> [EXERCISE AIM]: Please return the full listing exactly as written, with the images removed.

> [DATA EXTRACTS]:
:::

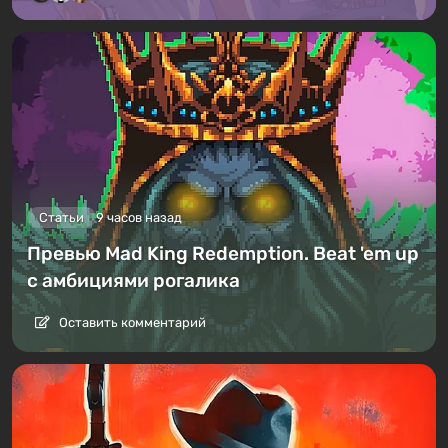
Статьи
9 часов назад
Превью Mad King Redemption. Beat 'em up
с амбициями рогалика
Оставить комментарий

:::

> [ANSWER BOX]:
Статьи
9 часов назад
Превью Mad King Redemption. Beat 'em up
с амбициями рогалика
Оставить комментарий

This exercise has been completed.